Regulatory delays on M&A (AccuLynx) and persistent competitive pressure in auto solutions pose near-term uncertainties. Weather-driven transactional swings, while structurally reduced, can still impact quarterly results. Additionally, the insurance industry’s premium growth is normalizing to mid-single digits, which could temper upside for certain contract-linked revenues. Management’s guidance assumes no material benefit from AccuLynx in 2025 and continued resilience in core subscription growth.

Forward Outlook

For Q4 2025, Verisk expects:

  • Weather-related headwinds to persist, with another difficult comp due to last year’s hurricane uplift.
  • Continued strong subscription revenue growth and margin discipline.

For full-year 2025, management maintained guidance:

  • Revenue: $3.05–$3.08 billion
  • Adjusted EBITDA: $1.69–$1.72 billion
  • Adjusted EBITDA margin: 55–55.8%
  • Tax rate: 23–25%
  • Diluted adjusted EPS: $6.80–$7.00

Management emphasized ongoing sales momentum, robust subscription renewals, and a pipeline of AI-driven product launches as drivers of confidence in achieving long-term targets.

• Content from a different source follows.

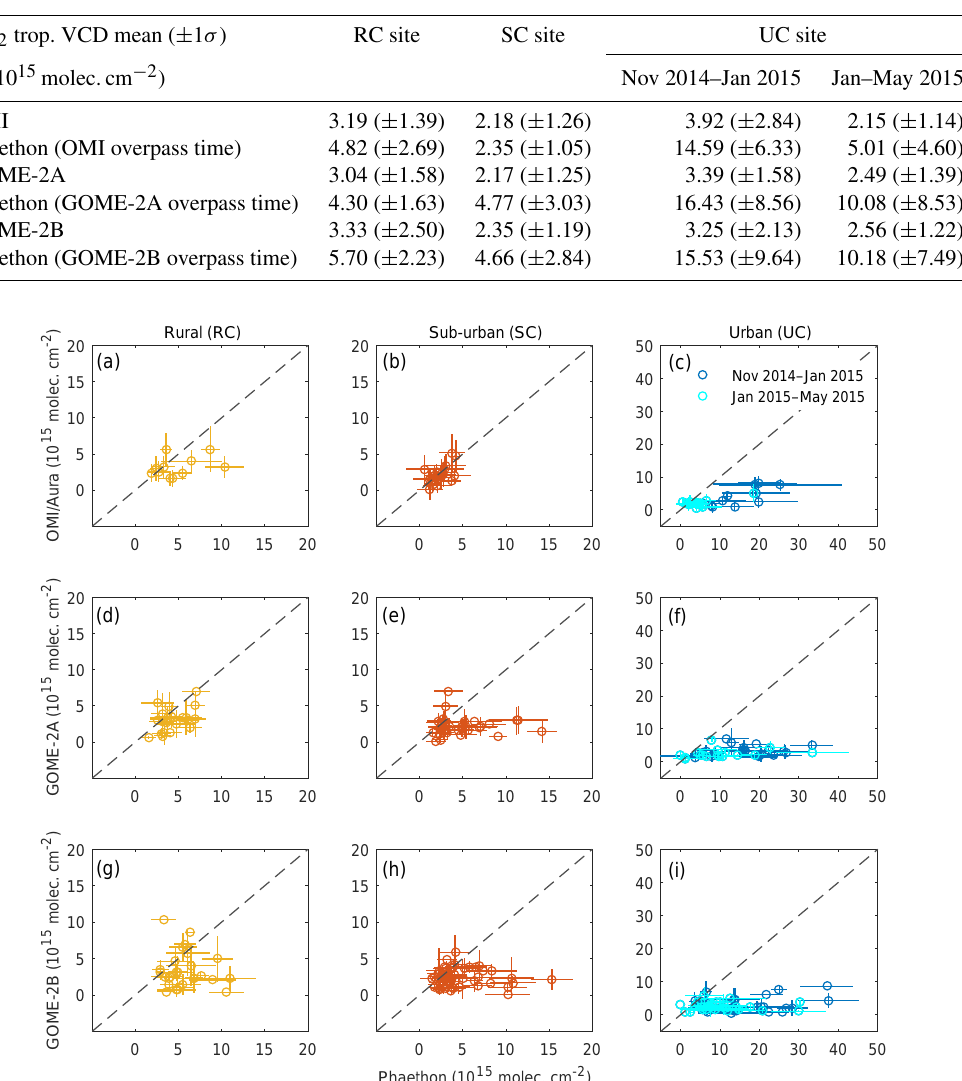
et al. (2008) at Leicester, UK, and Cabauw, the Netherlands, respectively, are about 0.6. In Ialongo et al. (2016), linear fit slopes of 0.49 and 0.39 for V2.1 and V3 OMI retrieval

  • Salesforce performance remains above quota for a second year, supporting 2026 growth.
  • Investments in AI and data integrations are expected to further expand addressable market and pricing power.

Takeaways

Verisk’s Q3 results validated its recurring revenue model and strategic pivot toward AI-powered data solutions. Despite temporary headwinds from weather and regulatory delays, the company remains well positioned for multi-year growth, margin expansion, and deepening client integration.

  • AI and Data Moat: Proprietary datasets and rapid AI adoption are driving both upsell and retention, reinforcing Verisk’s essential role in insurance analytics.
  • Margin and Cash Flow Strength: Self-funded innovation and cost discipline are enabling margin expansion and robust free cash flow, supporting both organic investment and capital returns.
  • Forward Focus: Investors should watch for further subscription penetration, AI product launches, and resolution of AccuLynx regulatory review as key catalysts for 2026.

Conclusion

Verisk’s Q3 demonstrated the durability of its subscription model and the accelerating impact of AI-driven product innovation. While transactional and M&A headwinds remain, the company’s strategic positioning, robust client engagement, and operational discipline provide a strong foundation for continued value creation.

Industry Read-Through

Verisk’s results spotlight the growing importance of proprietary data and AI enablement in insurance analytics. The shift toward subscription models and integrated client workflows is likely to become standard across the sector, reducing cyclical volatility and increasing pricing power. Competitors lacking deep, curated datasets or robust AI capabilities will face increasing barriers to scale. Additionally, the regulatory scrutiny on data-driven M&A signals that industry consolidation may proceed more slowly, favoring incumbents with established data ecosystems and client relationships.